Retype all of the listing exactly, with no pictures.

§ **Data excerpts**:

::::

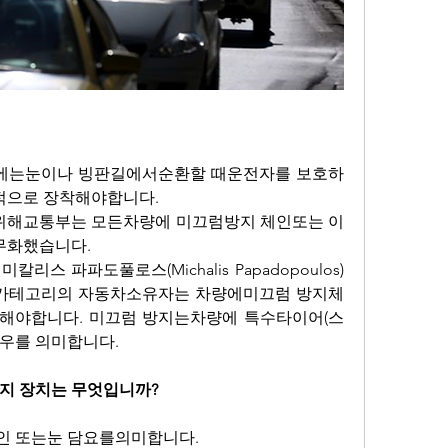
에는눈이나 빙판길에서순환할 때운전자를 보호하
적으로 장착해야합니다.
위해교통부는 모든차량에 미끄럼방지 체인또는 이
무화했습니다.
리스 파파도풀로스(Michalis Papadopoulos) 
카테고리의 자동차소유자는 차량에미끄럼 방지체
해야합니다. 미끄럼 방지는차량에 특수타이어(스
우를 의미합니다.
지 장치는 무엇입니까?
체인 또는눈 담요를의미합니다.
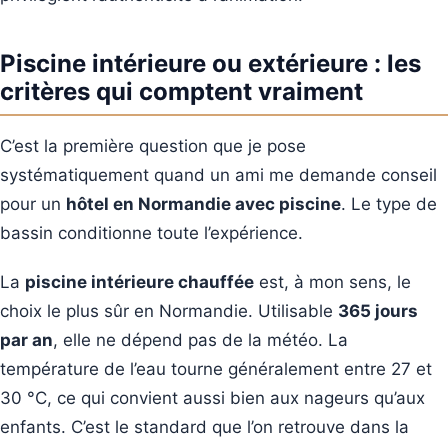
Piscine intérieure ou extérieure : les
critères qui comptent vraiment
C’est la première question que je pose
systématiquement quand un ami me demande conseil
pour un
hôtel en Normandie avec piscine
. Le type de
bassin conditionne toute l’expérience.
La
piscine intérieure chauffée
est, à mon sens, le
choix le plus sûr en Normandie. Utilisable
365 jours
par an
, elle ne dépend pas de la météo. La
température de l’eau tourne généralement entre 27 et
30 °C, ce qui convient aussi bien aux nageurs qu’aux
enfants. C’est le standard que l’on retrouve dans la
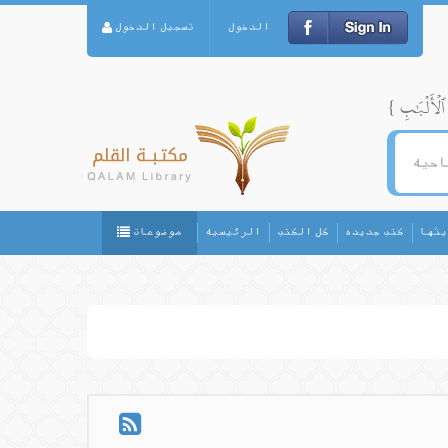
الدخول
تسجيل الدخول
يثها
كتب جديده
كل الكتب
الرئيسيه
موضوعات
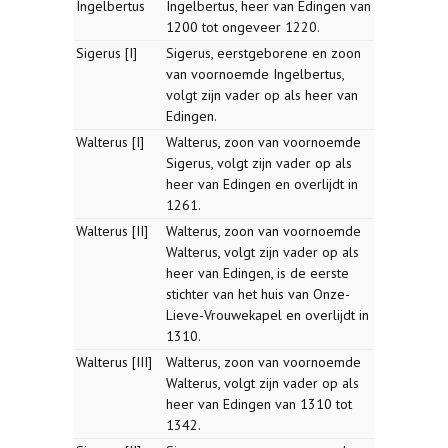
Ingelbertus
Ingelbertus, heer van Edingen van
1200 tot ongeveer 1220.
Sigerus [I]
Sigerus, eerstgeborene en zoon
van voornoemde Ingelbertus,
volgt zijn vader op als heer van
Edingen.
Walterus [I]
Walterus, zoon van voornoemde
Sigerus, volgt zijn vader op als
heer van Edingen en overlijdt in
1261.
Walterus [II]
Walterus, zoon van voornoemde
Walterus, volgt zijn vader op als
heer van Edingen, is de eerste
stichter van het huis van Onze-
Lieve-Vrouwekapel en overlijdt in
1310.
Walterus [III]
Walterus, zoon van voornoemde
Walterus, volgt zijn vader op als
heer van Edingen van 1310 tot
1342.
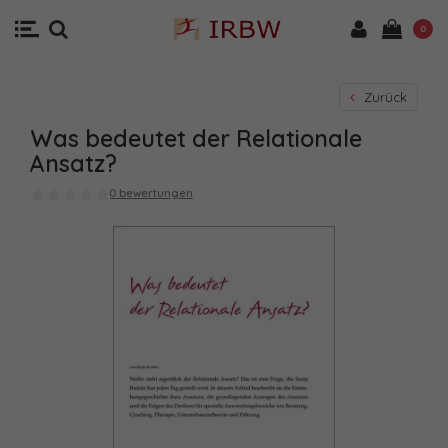
0
Zurück
Was bedeutet der Relationale
Ansatz?
0 bewertungen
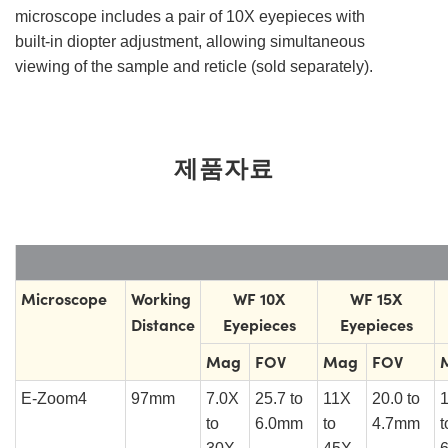
microscope includes a pair of 10X eyepieces with
built-in diopter adjustment, allowing simultaneous
viewing of the sample and reticle (sold separately).
제품자료
Microscope
Working
WF 10X
WF 15X
Distance
Eyepieces
Eyepieces
Mag
FOV
Mag
FOV
E-Zoom4
97mm
7.0X
25.7 to
11X
20.0 to
to
6.0mm
to
4.7mm
t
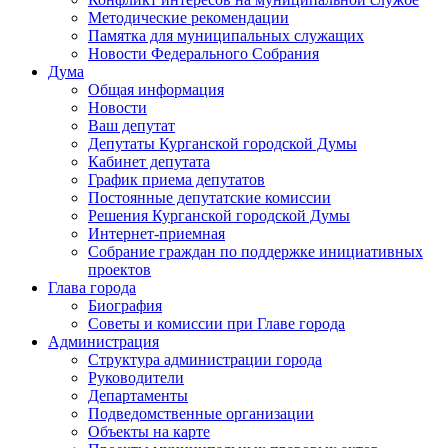
Методические рекомендации
Памятка для муниципальных служащих
Новости Федерального Cобрания
Дума
Общая информация
Новости
Ваш депутат
Депутаты Курганской городской Думы
Кабинет депутата
График приема депутатов
Постоянные депутатские комиссии
Решения Курганской городской Думы
Интернет-приемная
Собрание граждан по поддержке инициативных
проектов
Глава города
Биография
Советы и комиссии при Главе города
Администрация
Структура администрации города
Руководители
Департаменты
Подведомственные организации
Объекты на карте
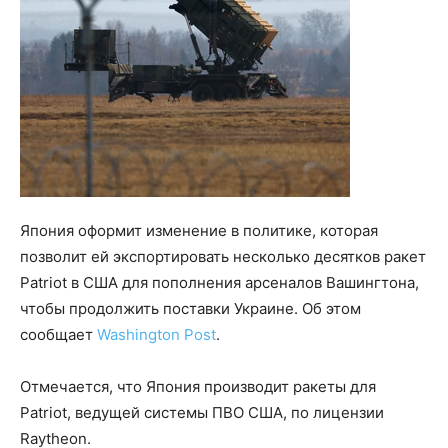
Япония оформит изменение в политике, которая
позволит ей экспортировать несколько десятков ракет
Patriot в США для пополнения арсеналов Вашингтона,
чтобы продолжить поставки Украине. Об этом
сообщает
Washington Post
.
Отмечается, что Япония производит ракеты для
Patriot, ведущей системы ПВО США, по лицензии
Raytheon.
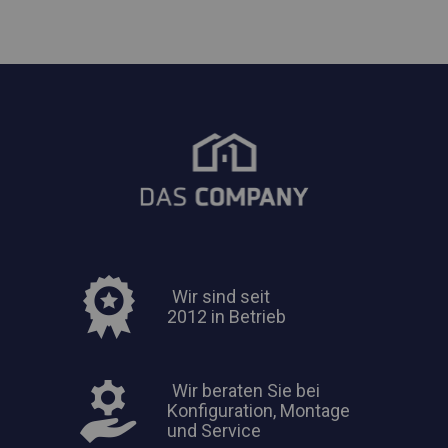
Wir sind seit
2012 in Betrieb
Wir beraten Sie bei
Konfiguration, Montage
und Service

::::

§ **Task result**:
에는눈이나 빙판길에서순환할 때운전자를 보호하
적으로 장착해야합니다.
위해교통부는 모든차량에 미끄럼방지 체인또는 이
무화했습니다.
리스 파파도풀로스(Michalis Papadopoulos) 
카테고리의 자동차소유자는 차량에미끄럼 방지체
해야합니다. 미끄럼 방지는차량에 특수타이어(스
우를 의미합니다.
지 장치는 무엇입니까?
체인 또는눈 담요를의미합니다.
Piscine intérieure ou extérieure : les
critères qui comptent vraiment
C’est la première question que je pose
systématiquement quand un ami me demande conseil
pour un
hôtel en Normandie avec piscine
. Le type de
bassin conditionne toute l’expérience.
La
piscine intérieure chauffée
est, à mon sens, le
choix le plus sûr en Normandie. Utilisable
365 jours
par an
, elle ne dépend pas de la météo. La
température de l’eau tourne généralement entre 27 et
30 °C, ce qui convient aussi bien aux nageurs qu’aux
enfants. C’est le standard que l’on retrouve dans la
الدخول
تسجيل الدخول
يثها
كتب جديده
كل الكتب
الرئيسيه
موضوعات
Ingelbertus
Ingelbertus, heer van Edingen van
1200 tot ongeveer 1220.
Sigerus [I]
Sigerus, eerstgeborene en zoon
van voornoemde Ingelbertus,
volgt zijn vader op als heer van
Edingen.
Walterus [I]
Walterus, zoon van voornoemde
Sigerus, volgt zijn vader op als
heer van Edingen en overlijdt in
1261.
Walterus [II]
Walterus, zoon van voornoemde
Walterus, volgt zijn vader op als
heer van Edingen, is de eerste
stichter van het huis van Onze-
Lieve-Vrouwekapel en overlijdt in
1310.
Walterus [III]
Walterus, zoon van voornoemde
Walterus, volgt zijn vader op als
heer van Edingen van 1310 tot
1342.
0
Zurück
Was bedeutet der Relationale
Ansatz?
0 bewertungen
microscope includes a pair of 10X eyepieces with
built-in diopter adjustment, allowing simultaneous
viewing of the sample and reticle (sold separately).
제품자료
Microscope
Working
WF 10X
WF 15X
Distance
Eyepieces
Eyepieces
Mag
FOV
Mag
FOV
E-Zoom4
97mm
7.0X
25.7 to
11X
20.0 to
to
6.0mm
to
4.7mm
t
Методические рекомендации
Памятка для муниципальных служащих
Новости Федерального Cобрания
Дума
Общая информация
Новости
Ваш депутат
Депутаты Курганской городской Думы
Кабинет депутата
График приема депутатов
Постоянные депутатские комиссии
Решения Курганской городской Думы
Интернет-приемная
Собрание граждан по поддержке инициативных
проектов
Глава города
Биография
Советы и комиссии при Главе города
Администрация
Структура администрации города
Руководители
Департаменты
Подведомственные организации
Объекты на карте
Япония оформит изменение в политике, которая
позволит ей экспортировать несколько десятков ракет
Patriot в США для пополнения арсеналов Вашингтона,
чтобы продолжить поставки Украине. Об этом
сообщает
Washington Post
.
Отмечается, что Япония производит ракеты для
Patriot, ведущей системы ПВО США, по лицензии
Raytheon.
Wir sind seit
2012 in Betrieb
Wir beraten Sie bei
Konfiguration, Montage
und Service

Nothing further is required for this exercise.